Tuesday, February 20, 2007

Martini at 80

Another papal elector's slot opened in the Sacred College last Thursday as the retired archbishop of Milan, Cardinal Carlo Maria Martini SJ, marked his 80th birthday.

A simple priest when he was named to the chair of St Ambrose by John Paul II in 1979, over his years at the helm of Europe's largest diocese Martini acquired a reputation as the church's progressive lightning-rod, whether advocating a new ecumenical council or, as he did last year, opining that the use of condoms in cases of a partner infected with HIV/AIDS constituted a "lesser evil."

Sure, there are those who view Martini -- who, in accord with his fervent wishes, returned to Jerusalem on his retirement in 2002 -- as an incarnation of the Antichrist. But proving yet again that Joseph Ratzinger is a Pope his pre-electoral base won't listen to, said line of thought has been firmly repudiated by none other than Benedict XVI, himself.

(Given the similarity of phonetic, to say nothing of the identical politicized rhetoric worthy of the End of Days, it's an opportune moment to repeat our occasional public service announcement that, indeed, Archbishop Piero Marini is still Master of Papal Liturgical Celebrations... and marks his 20th anniversary in the post this coming Saturday.)

Since his election, the sitting Pope has relied more heavily on few, if any, of his cardinals as a sounding board than Martini. The retired porporato has been received in audience by the pontiff with a frequency reserved for most dicastery heads, and on a visit to the Roman seminary at the weekend, Benedict revealed that he and Martini exchanged a very personal and very warm set of letters to mark the latter's milestone.

"We are of the same age," Benedict, who turns 80 on 16 April, mused.

As for the rest, NCR's John Allen explains it:
In truth, Martini has always been more traditional, and Ratzinger more modern, than the stereotypes might suggest. That they have differences on some important questions, however, is not in dispute.

Even in retirement, Martini continues in some ways to play the role of “loyal opposition”. Recently, Italy has been engulfed by a right-to-die debate that became the country’s equivalent of the Terry Schiavo case in the United States, when an advanced muscular dystrophy patient named Piergiorgio Welby asked to be removed from his respirator, and eventually died. Officially, the Catholic church was critical of the decision, and the pope’s Vicar for Rome, Cardinal Camillo Ruini, denied permission for a church funeral. Martini, however, took a more permissive line, saying publicly that terminally ill patients should be given the right to refuse treatments and that the doctors who assist them should be protected by law....

Those expecting a dramatic schism between “Ratzinger-ites” and “Martini-ites” under Benedict XVI, however, so far have been grossly disappointed....

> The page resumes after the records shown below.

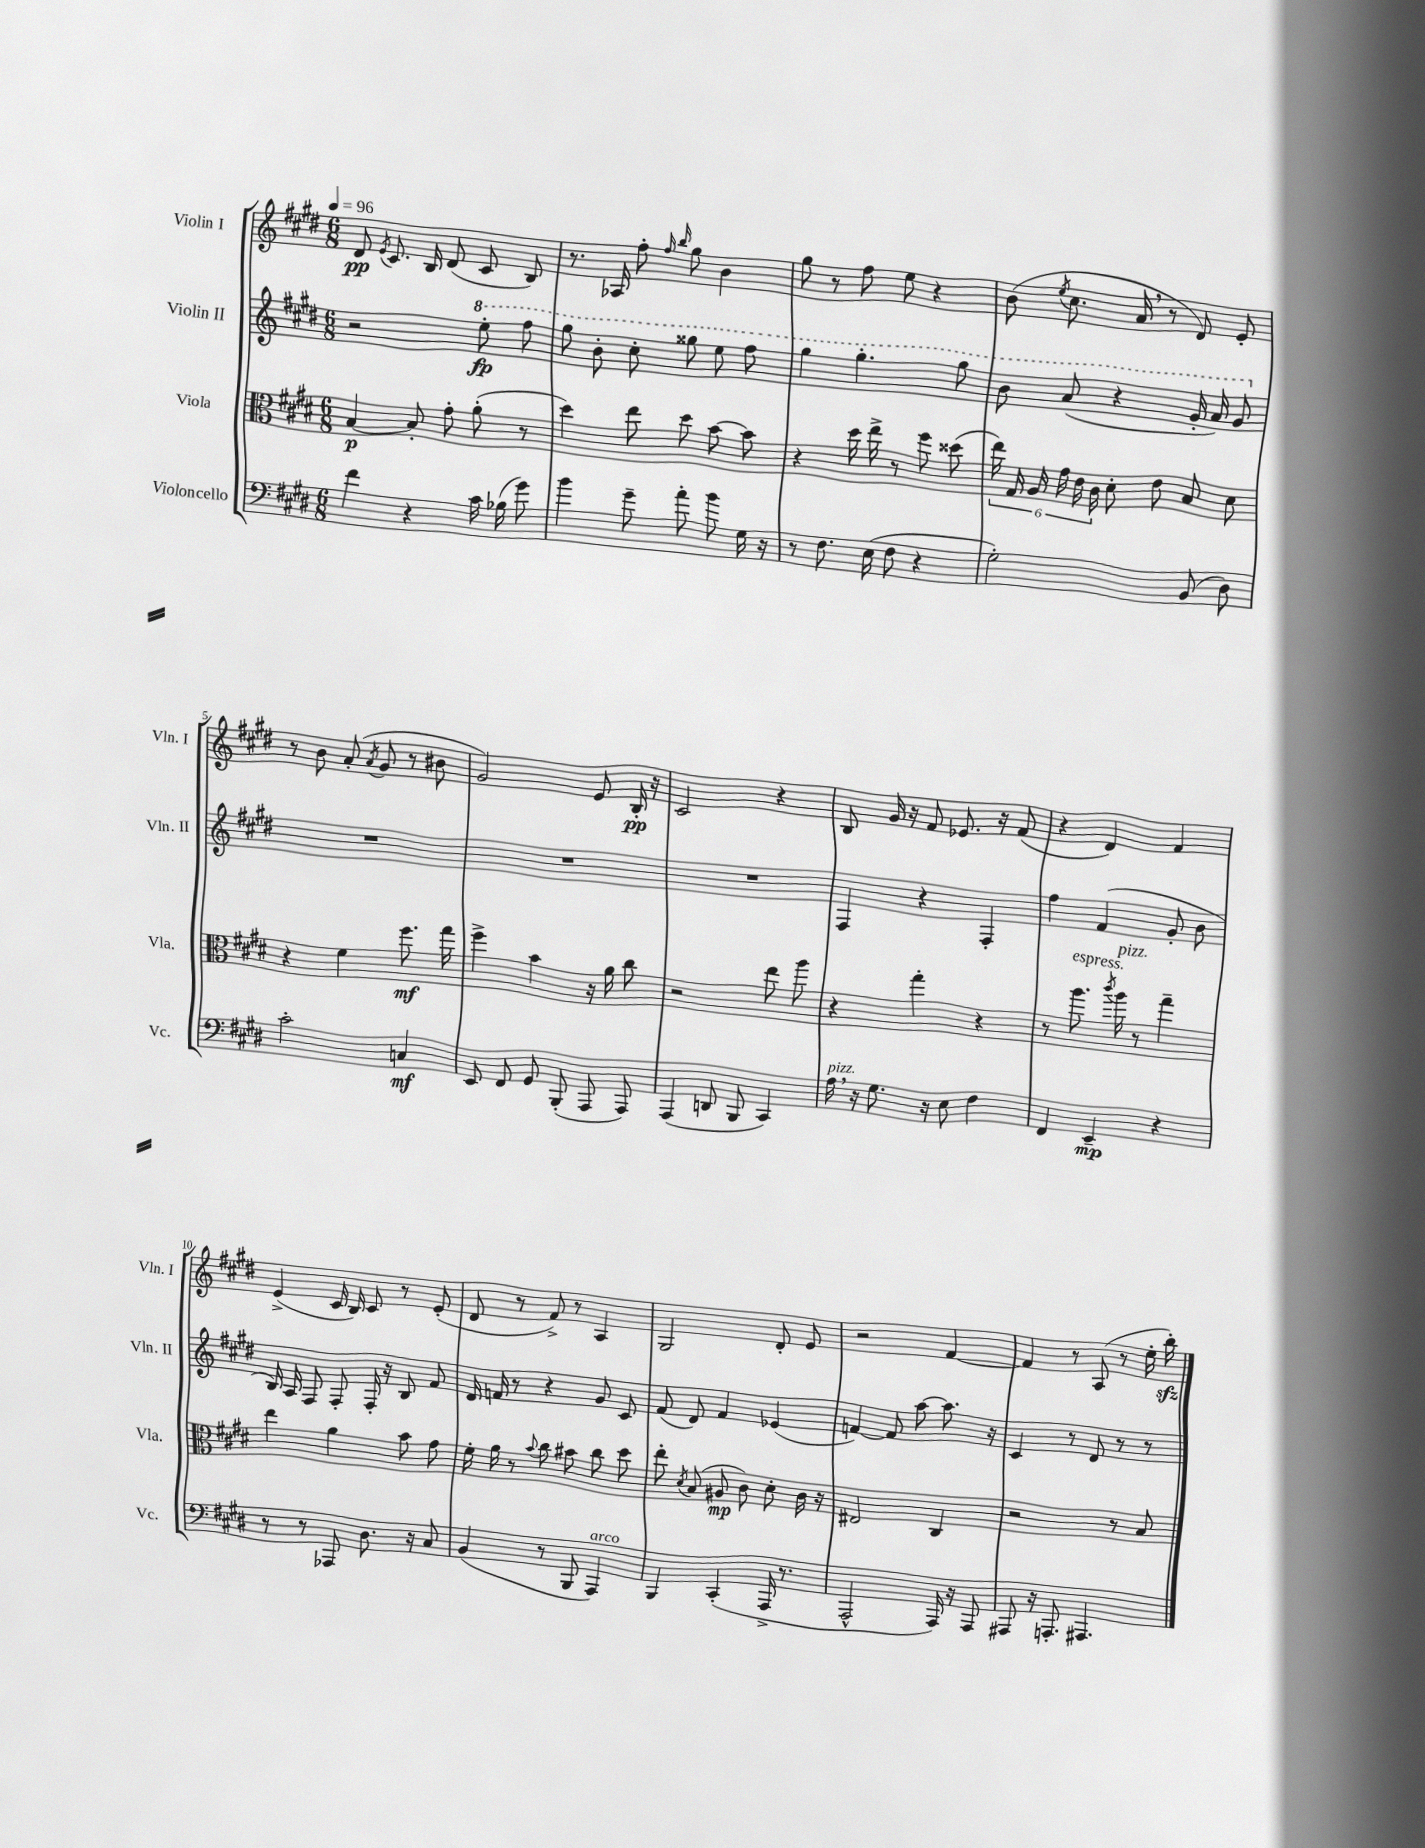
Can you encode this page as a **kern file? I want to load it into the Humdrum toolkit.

**kern	**kern	**kern	**kern
*staff4	*staff3	*staff2	*staff1
*clefF4	*clefC3	*clefG2	*clefG2
*k[f#c#g#d#]	*k[f#c#g#d#]	*k[f#c#g#d#]	*k[f#c#g#d#]
*M6/8	*M6/8	*M6/8	*M6/8
*MM96	*MM96	*MM96	*MM96
4f#\	[4B/	2r	8d#/
.	.	.	8qe/
.	.	.	8.c#/
4r	8B'/]	.	.
.	.	.	16B/
.	8g#'\	.	(8d#/
16c#\	(8a'\	8eee'\	8c#/
(16B-\	.	.	.
8g#\)	8r	8fff#\	8B/)
=	=	=	=
4b\	4dd#\)	8ggg#\	8.r
.	.	8bb'\	.
.	.	.	16A-/
8g#~\	8ee\	8ccc#'\	8ff#'\
.	.	.	16qqff#/
.	.	.	16qqbb/
8a'\	8dd#\	8ggg##\	8gg#\
8b\	[8b\	8eee\	4b\
16G#\	8b\]	8fff#\	.
16r	.	.	.
=	=	=	=
8r	4r	4ggg#\	8gg#\
8.F#\	.	.	8r
.	16dd#\	4.ggg#'\	8ff#\
(16E\	16ee^\	.	.
8F#\	8r	.	8ee\
4r	8ff#\	.	4r
.	(8dd##\	8ggg#\	.
=	=	=	=
2G#'\)	24ee\)	8bb\	(8b\
.	24G#/	.	.
.	24A/	.	.
.	.	.	8qee/
.	24g#\	(8aa/	8.cc#\
.	24e\	.	.
.	24c#\	.	.
.	8d#'\	4r	.
.	.	.	16a/
.	8e\	.	8r
(8BB/	8B/	16gg#'/	8d#/)
.	.	16aa/)	.
8D#\)	8d#\	8gg#/	8e'/
=	=	=	=
2c#'\	4r	2.r	8r
.	.	.	8b\
.	4f#\	.	(8a'/
.	.	.	8qa/
.	.	.	8g#/
4C/	8.ff#\	.	8r
.	.	.	8b#\
.	16gg#\	.	.
=	=	=	=
8EE/	4ff#^\	2.r	2g#/)
8FF#/	.	.	.
8GG#/	4b\	.	.
(8BBB'/	.	.	.
8AAA/	16r	.	8e/
.	16a\	.	.
8AAA/)	8cc#\	.	16B'/
.	.	.	16r
=	=	=	=
(4AAA/	2r	2.r	2c#/
8DD/	.	.	.
8BBB/	.	.	.
4CC#/)	8ee\	.	4r
.	8aa\	.	.
=	=	=	=
16A\	4r	4F#/	8B/
16r	.	.	.
8.G#\	.	.	16g#/
.	.	.	16r
.	4gg#'\	4r	8f#/
16r	.	.	.
8E\	.	.	8.e-/
4F#\	4r	4F#'/	.
.	.	.	16r
.	.	.	(8f#/
=	=	=	=
4FF#/	8r	4ff#\	4r
.	8.aa\	.	.
4EE~/	.	(4f#/	4d#/)
.	8qccc#/	.	.
.	16aa\	.	.
.	8r	.	.
4r	4gg#~\	8g#'/	4f#/
.	.	8b\	.
=	=	=	=
8r	4ee\	16B/)	(4e^/
.	.	16A/	.
8r	.	8F#/	.
8AAA-/	4a\	8F#'/	16c#/
.	.	.	16B/)
8.D#\	.	16F#'/	8c#/
.	.	16r	.
.	8b\	8B/	8r
16r	.	.	.
8C#/	8g#\	8f#/	(8e'/
=	=	=	=
(4BB/	16f#'\	16d#/	8d#/
.	16a\	16f/	.
.	8r	8r	8r
.	8qqb/	.	.
8r	8cc#\	4r	8f#^/)
8BBB/	8b#\	.	8r
4AAA/)	8cc#\	8g#/	4A/
.	8dd#\	8c#/	.
=	=	=	=
4BBB/	8ee'\	(8f#/	2G#/
.	8qd#/	.	.
.	(8B/	8d#/)	.
(4CC#'/	8A#/	4f#/	.
.	8c#\)	.	.
16AAA^/	8d#'\	(4e-/	8d#'/
8.r	.	.	.
.	16c#\	.	8e/
.	16r	.	.
=	=	=	=
2AAA^^/	2E#/	[4f/)	2r
.	.	8f/]	.
.	.	[8aa\	.
16AAA/)	4C#/	8.aa\]	[4f#/
16r	.	.	.
8AAA/	.	.	.
.	.	16r	.
=	=	=	=
8AAA#/	2r	4c#/	4f#/]
16r	.	.	.
8.AAA'/	.	.	.
.	.	8r	8r
4.AAA#/	.	8d#/	(8A/
.	8r	8r	8r
.	8B/	8r	16ee'\
.	.	.	16bb'\)
==	==	==	==
*-	*-	*-	*-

Another reminder of the point came on Saturday, when Benedict XVI held a meeting with seminarians at the Roman Seminary for the Feast of Our Lady of Confidence.

The pope was asked six questions by the seminarians, which had been submitted in advance and released to the press. They ranged from asking the pope to reflect on his own priestly formation, to his thoughts about how to avoid careerism in the priesthood. The fact that the questions were pre-arranged means that Benedict had plenty of time to craft his answers.

In the course of responding, the pope cited a number of sages, most prominently St. Augustine, who loomed so large in his own intellectual and spiritual formation, St. Ignatius, and St. Bakhita, the former Sudanese slave canonized by John Paul II in 2000.

The only living figure cited by the pope, however, was Martini.

“I don’t think I’m being indiscrete if I say that today I received a beautiful letter from Cardinal Martini,” Benedict said. “I had expressed best wishes for his 80th birthday – we’re the same age – and in thanking me, he wrote: ‘I’m grateful above all to the Lord for the gift of perseverance. Today,’ he writes, ‘even the good is done for the most part ad tempus, ad experimentum. Good, according to its essence, can only be done definitively; but in order to do it definitively, we need the grace of perseverance. I pray every day,’ he concludes, ‘so that the Lord will give me this grace.’”

The pope then quoted another line from Martini: “So far, the Lord has given me this grace of perseverance, and I hope that he will give it to me also for this last phase of my journey upon this earth.”